Technical Abstract: In a study of low virulence Newcastle disease virus (NDV) isolates from poultry, 38% of the isolates had a more thermostable hemagglutinin than the lentogenic reference strains B1 and La Sota or live vaccines derived from those strains. It was unknown whether those thermostable strains are truly indigenous or whether they could have originated from vaccines used in the flocks. Seven monovalent NDV vaccines of B1 or La Sota type and reference B1 and La Sota strains were heat treated at 56 C to select variants more thermostable than the parent virus. Four thermal treatment cycles were completed and virus propagated from the second and fourth heat treatment was assayed for changes in thermostability and antigenicity.

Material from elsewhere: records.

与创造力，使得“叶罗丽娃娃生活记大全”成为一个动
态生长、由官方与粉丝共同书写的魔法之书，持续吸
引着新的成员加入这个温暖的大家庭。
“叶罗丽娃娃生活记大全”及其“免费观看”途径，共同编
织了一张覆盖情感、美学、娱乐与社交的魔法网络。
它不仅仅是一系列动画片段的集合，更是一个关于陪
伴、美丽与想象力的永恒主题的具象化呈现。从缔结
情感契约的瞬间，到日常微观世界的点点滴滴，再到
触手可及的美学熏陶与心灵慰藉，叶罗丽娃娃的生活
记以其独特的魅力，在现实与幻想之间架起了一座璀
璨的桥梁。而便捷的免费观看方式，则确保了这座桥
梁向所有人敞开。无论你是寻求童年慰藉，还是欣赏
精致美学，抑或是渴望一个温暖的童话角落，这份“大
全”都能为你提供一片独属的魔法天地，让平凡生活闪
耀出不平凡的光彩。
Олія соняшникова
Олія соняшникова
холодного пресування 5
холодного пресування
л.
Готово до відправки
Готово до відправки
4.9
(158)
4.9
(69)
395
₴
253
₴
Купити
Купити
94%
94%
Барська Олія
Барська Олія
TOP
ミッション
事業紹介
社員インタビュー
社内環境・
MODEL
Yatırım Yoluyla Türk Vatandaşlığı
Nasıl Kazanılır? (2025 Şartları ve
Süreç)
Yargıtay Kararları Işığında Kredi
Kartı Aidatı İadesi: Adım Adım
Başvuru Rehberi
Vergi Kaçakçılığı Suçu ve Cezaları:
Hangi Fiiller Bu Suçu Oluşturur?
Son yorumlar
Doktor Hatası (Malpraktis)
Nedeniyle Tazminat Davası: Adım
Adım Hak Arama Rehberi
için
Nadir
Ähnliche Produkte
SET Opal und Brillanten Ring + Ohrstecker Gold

The hemagglutinin thermostability of all vaccine and reference strain variants increased from the initial <10 min to >120 min after four treatments. Antigenic changes evaluated by hemagglutination-inhibition against NDV monoclonal antibodies identified changes in only the heat treated La Sota strains. The results demonstrate that the field isolates with a more thermostable hemagglutinin could have been derived by selection from the heterogenous NDV populations in vaccine strains and that minor antigenic changes may be a result of that selection.